Riders should also be wary, Cunnius said, of taking jumps too stiff. If you’re a beginner and find yourself white-knuckling the handlebars, then you should find some way to loosen up before doing anything too crazy. Warmups can serve that purpose, but other mechanisms like music could as well.
Mountain biking is Eva Morrison’s favorite thing to do, albeit to her friend Raven Grant’s dismay.
Morrison, 25, and Grant, 23, ran track together at Baylor. Now, Grant is in nursing school at Charleston Southern University in her home state of South Carolina, and Morrison recently started medical school at Nova Southeastern University.
When Morrison moved to Florida from Colorado (where she’s from and went to graduate school), she assumed her love of mountain biking would be sidelined for a few years. But she was pleasantly surprised by Alafia. So much so that she decided it was a must-see for Grant when she came to visit.
“It’s lots of fun,” said Morrison, who got a job at AJ’s Bikes upon moving. “The trails here are really nice, and there are trails here that everyone can do.”
At first Grant, a self-described “girly girl” compared to her adventurous “tomboy” friend, didn’t feel as convinced. But after riding through a beginner, or “green” trail, she was converted.
But not strongly enough to try the Gwasi Berm with Morrison.
Trail upkeep (including the Gwasi Berm update) is managed by the Friends of Alafia.
The group’s president is LeRoy Dennison. His Facebook page is flooded with pictures of nature, whether it be his extravagantly landscaped backyard or scenes from Alafia.
Dennison has worked on trail maintenance at the park for about 10 years — at first with Swamp Mountain Bike Club and currently with Friends of Alafia.
“I knew the trails didn’t build themselves,” Dennison said, “and didn’t want to just go out and ride and enjoy them on the weekend without lending a hand.”
During the rainy summer season, Dennison said hill erosion and overgrown vegetation are the two biggest maintenance needs at the park. Palmettos, vines and grass (which he said grows up to an inch a day and can hide different types of rattlesnakes) grow like crazy in the summer months and can be detrimental to riders’ safety as they zip through the park’s twists and turns, liable to get sliced by a rogue plant.
Dennison and other Friends of Alafia volunteers — mostly shift workers and retirees — often do what is called a “ride and trim” on weekdays (when fewer people come out), where they bike the trails with clippers or foldable saws to trim back whatever’s necessary along their route.
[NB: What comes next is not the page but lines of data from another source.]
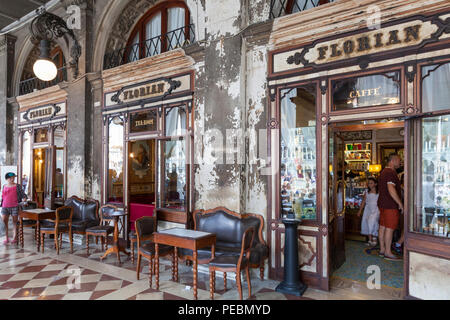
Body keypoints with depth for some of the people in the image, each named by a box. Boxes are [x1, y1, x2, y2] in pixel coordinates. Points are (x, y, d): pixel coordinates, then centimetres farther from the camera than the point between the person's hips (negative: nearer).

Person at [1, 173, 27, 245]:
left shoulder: (17, 186, 1)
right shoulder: (4, 186, 11)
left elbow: (22, 194, -1)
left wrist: (24, 198, -21)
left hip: (14, 207, -3)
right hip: (5, 207, 3)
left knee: (15, 222, 2)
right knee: (4, 221, -3)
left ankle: (15, 238, 11)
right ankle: (6, 238, 9)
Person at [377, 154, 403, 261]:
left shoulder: (383, 172, 18)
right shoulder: (391, 172, -15)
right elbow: (391, 189, -23)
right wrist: (400, 203, -17)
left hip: (382, 204, 10)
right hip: (391, 205, -10)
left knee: (382, 227, 12)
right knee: (389, 228, -5)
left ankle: (382, 249, 19)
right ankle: (388, 253, 0)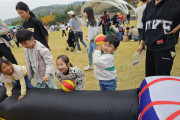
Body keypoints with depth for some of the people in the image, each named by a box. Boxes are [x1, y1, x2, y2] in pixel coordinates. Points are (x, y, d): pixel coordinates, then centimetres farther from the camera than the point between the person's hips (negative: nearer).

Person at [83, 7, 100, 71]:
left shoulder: (92, 22, -22)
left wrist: (89, 38, -16)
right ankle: (90, 66, 40)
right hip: (91, 41, 10)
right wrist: (88, 34, 3)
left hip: (94, 41, -10)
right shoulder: (90, 21, 6)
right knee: (89, 53, 20)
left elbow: (95, 32, -29)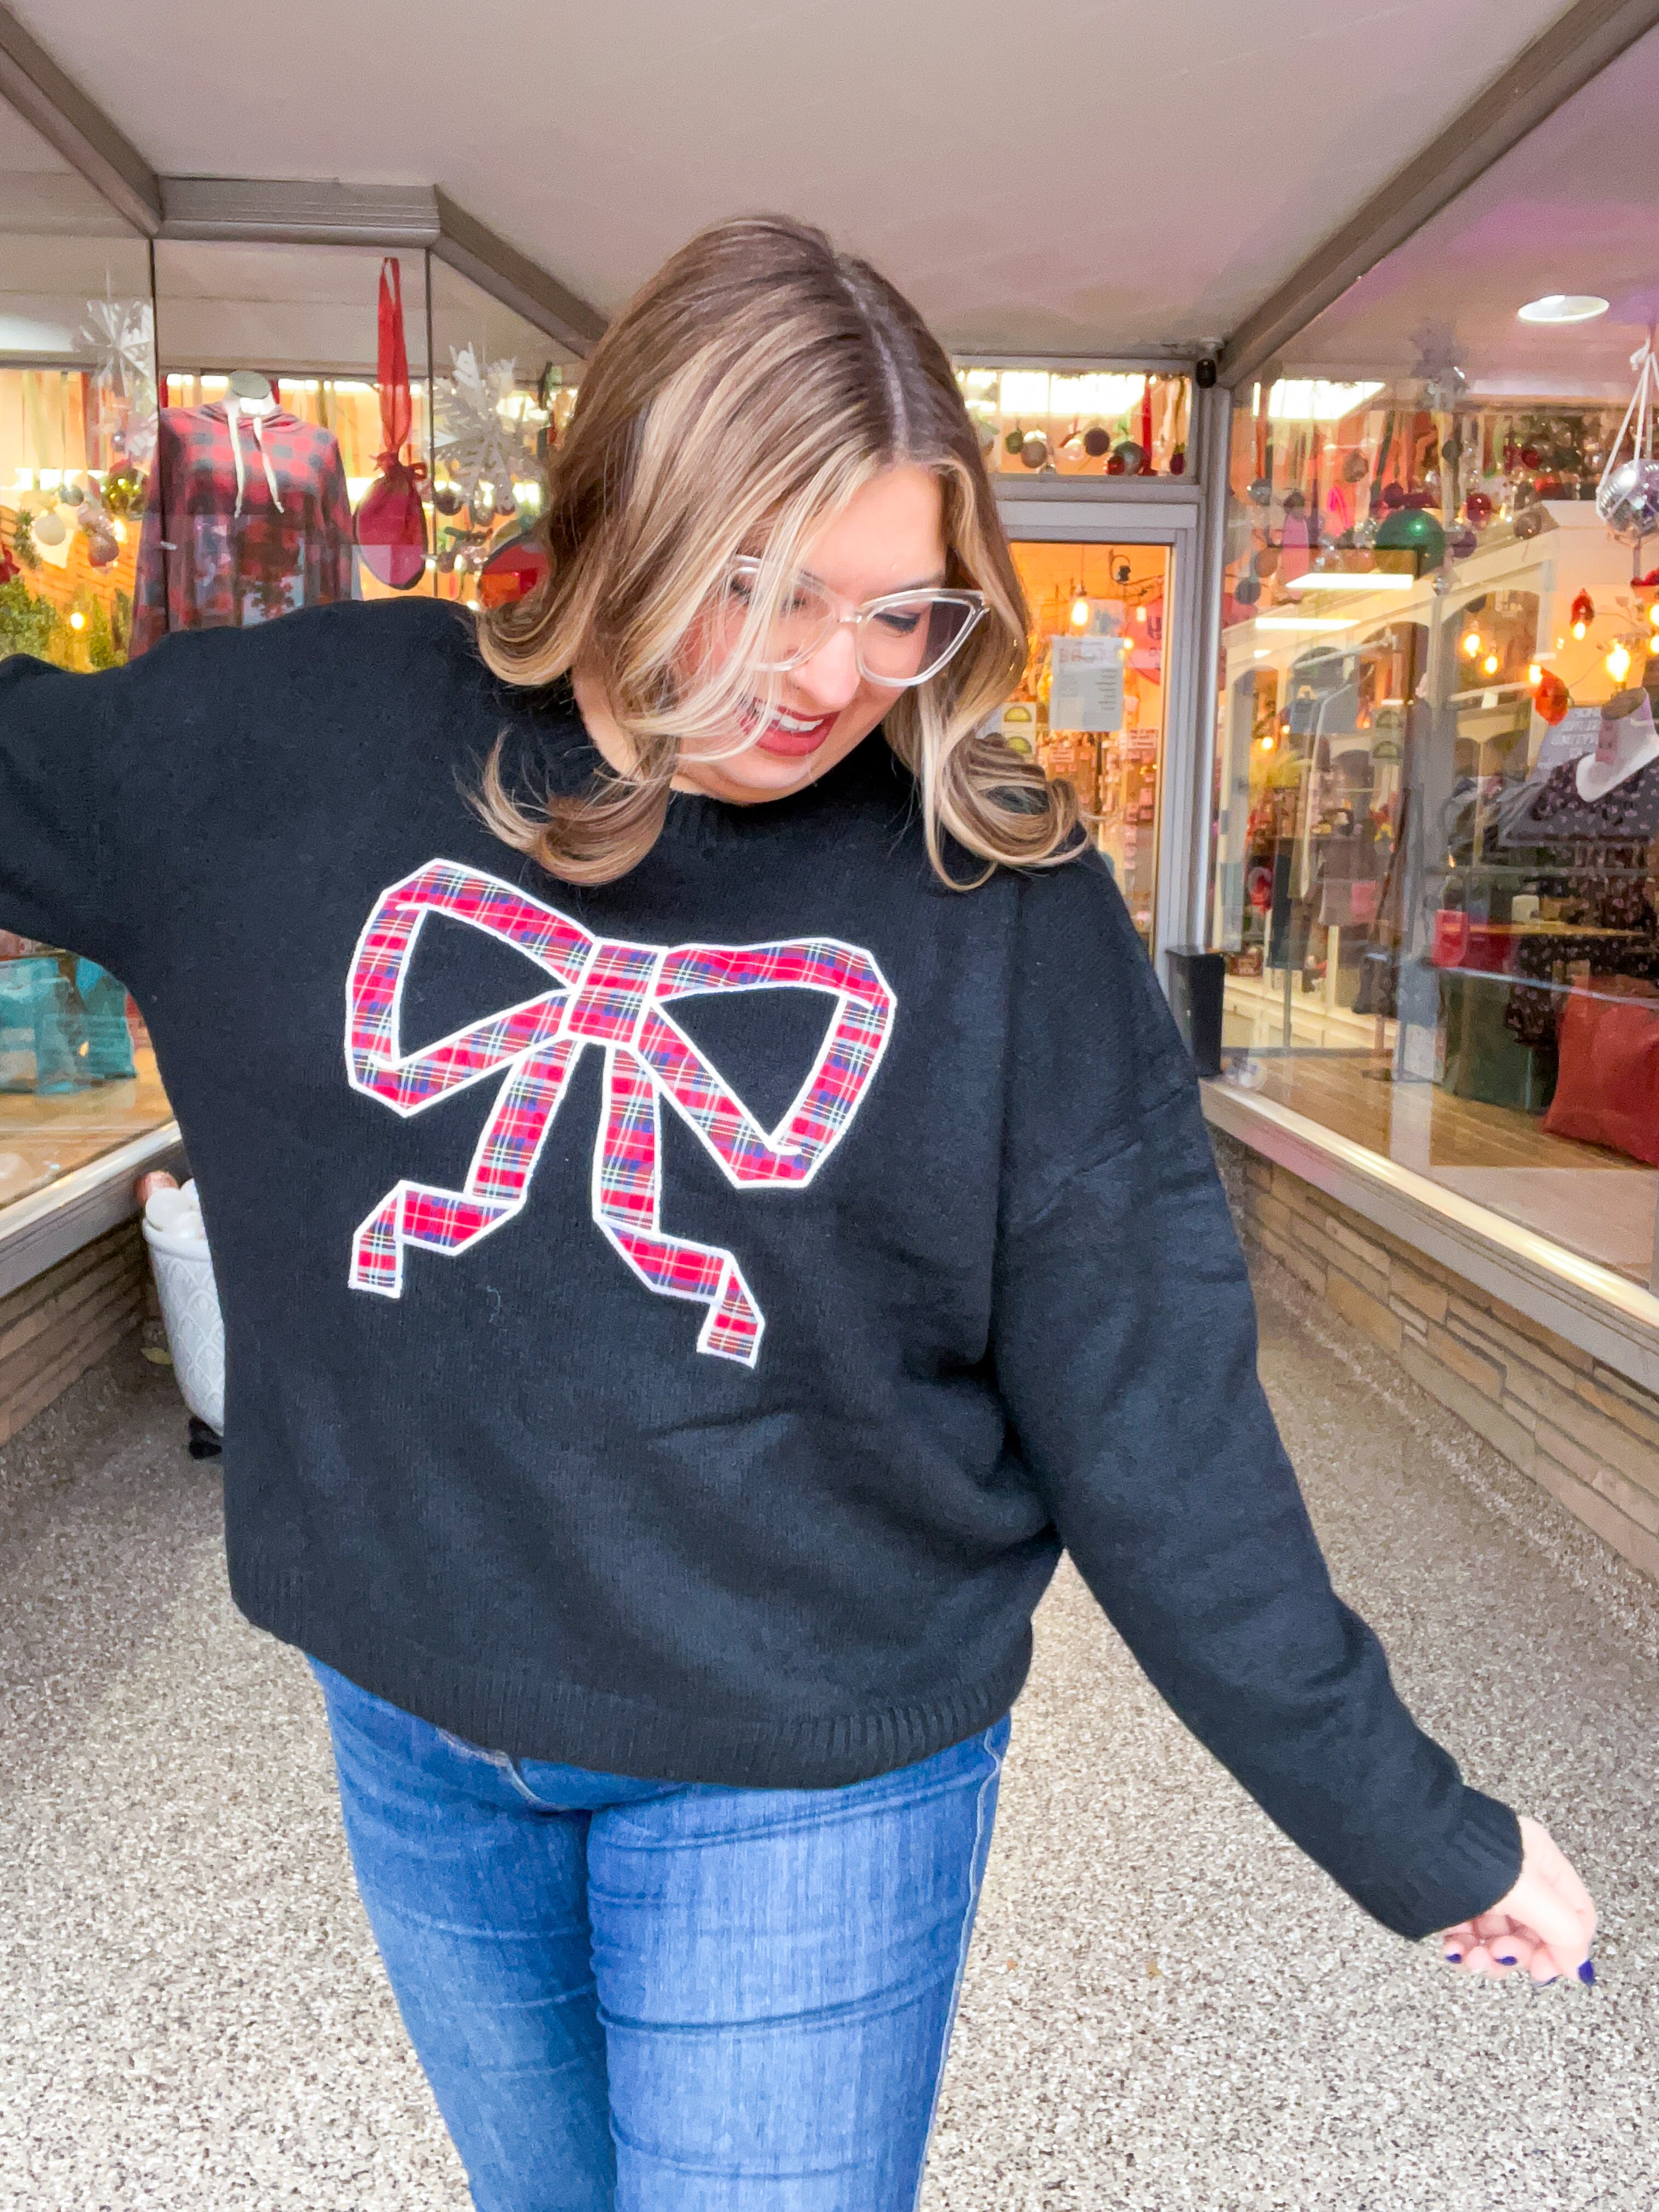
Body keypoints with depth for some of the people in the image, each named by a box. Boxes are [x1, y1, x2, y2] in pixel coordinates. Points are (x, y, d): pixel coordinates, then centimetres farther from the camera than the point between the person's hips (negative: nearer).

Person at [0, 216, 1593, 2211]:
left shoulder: (1006, 905, -16)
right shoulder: (310, 742, -10)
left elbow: (1158, 1441, -11)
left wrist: (1421, 1837, -6)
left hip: (810, 1773, -3)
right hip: (410, 1713, 4)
The greatest challenge of this demanding job is figuring out how best to split one’s time. Dennison said knowing he has helped make the park better for other outdoor enthusiasts like himself makes it all worthwhile.
Phillip Goransson concurs. The 26-year-old from Indian Harbour Beach loves how every ride manages to be unique.
“Even though the trails are mostly the same from year to year, it’s like you never really have the same lap,” he said. “You take a different line or you approach it differently, you have more or less speed. It’s always changing.
“Also just being out in nature and being active, there’s nothing better.”